▶ _PROMPT_
Each line in the entries below that holds the word "texte" belongs in the answer.

*** DATA SUPPLIED ***

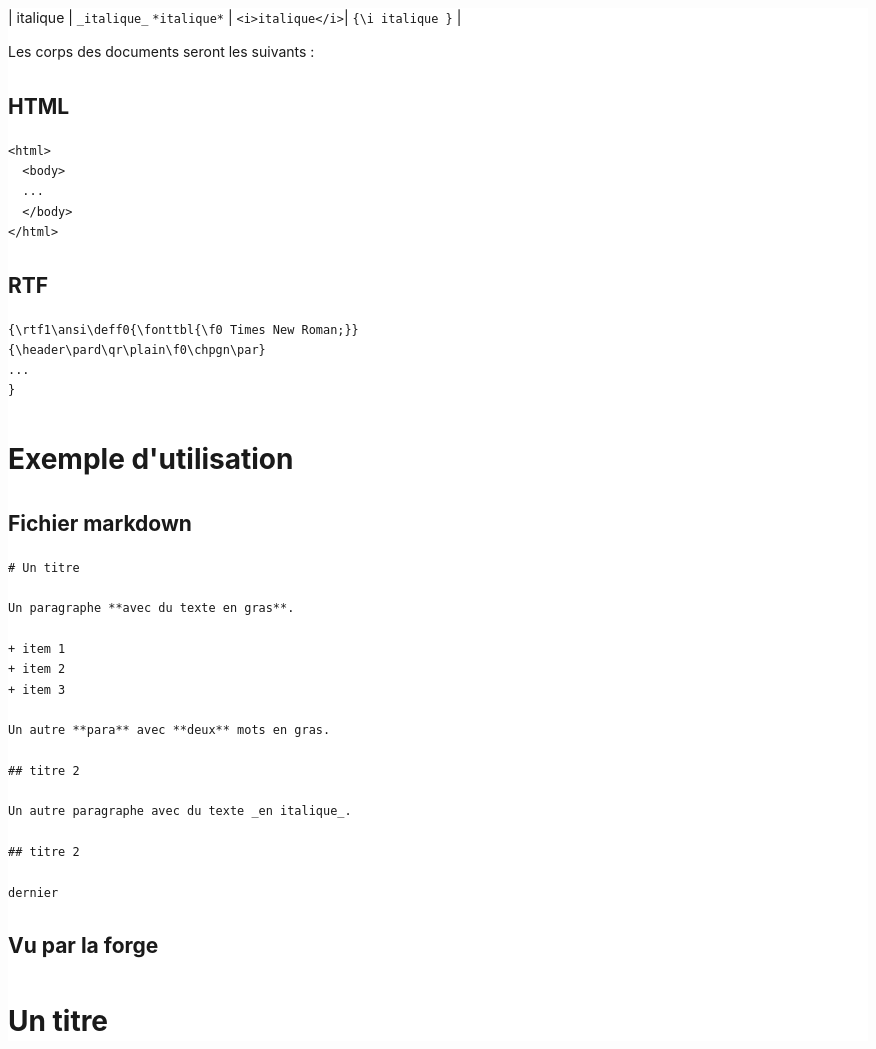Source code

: | italique          | `_italique_`   `*italique*` | `<i>italique</i>`| `{\i italique }` |

Les corps des documents seront les suivants :

## HTML

```
<html>
  <body>
  ...
  </body>
</html>
```

## RTF

```
{\rtf1\ansi\deff0{\fonttbl{\f0 Times New Roman;}}
{\header\pard\qr\plain\f0\chpgn\par}
...
}
```

# Exemple d'utilisation

## Fichier markdown

```
# Un titre

Un paragraphe **avec du texte en gras**.

+ item 1
+ item 2
+ item 3

Un autre **para** avec **deux** mots en gras.

## titre 2

Un autre paragraphe avec du texte _en italique_.

## titre 2

dernier
```

## Vu par la forge

# Un titre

*** End of DATA SUPPLIED ***

▶ _ANSWER SPACE_
Un paragraphe **avec du texte en gras**.
Un autre paragraphe avec du texte _en italique_.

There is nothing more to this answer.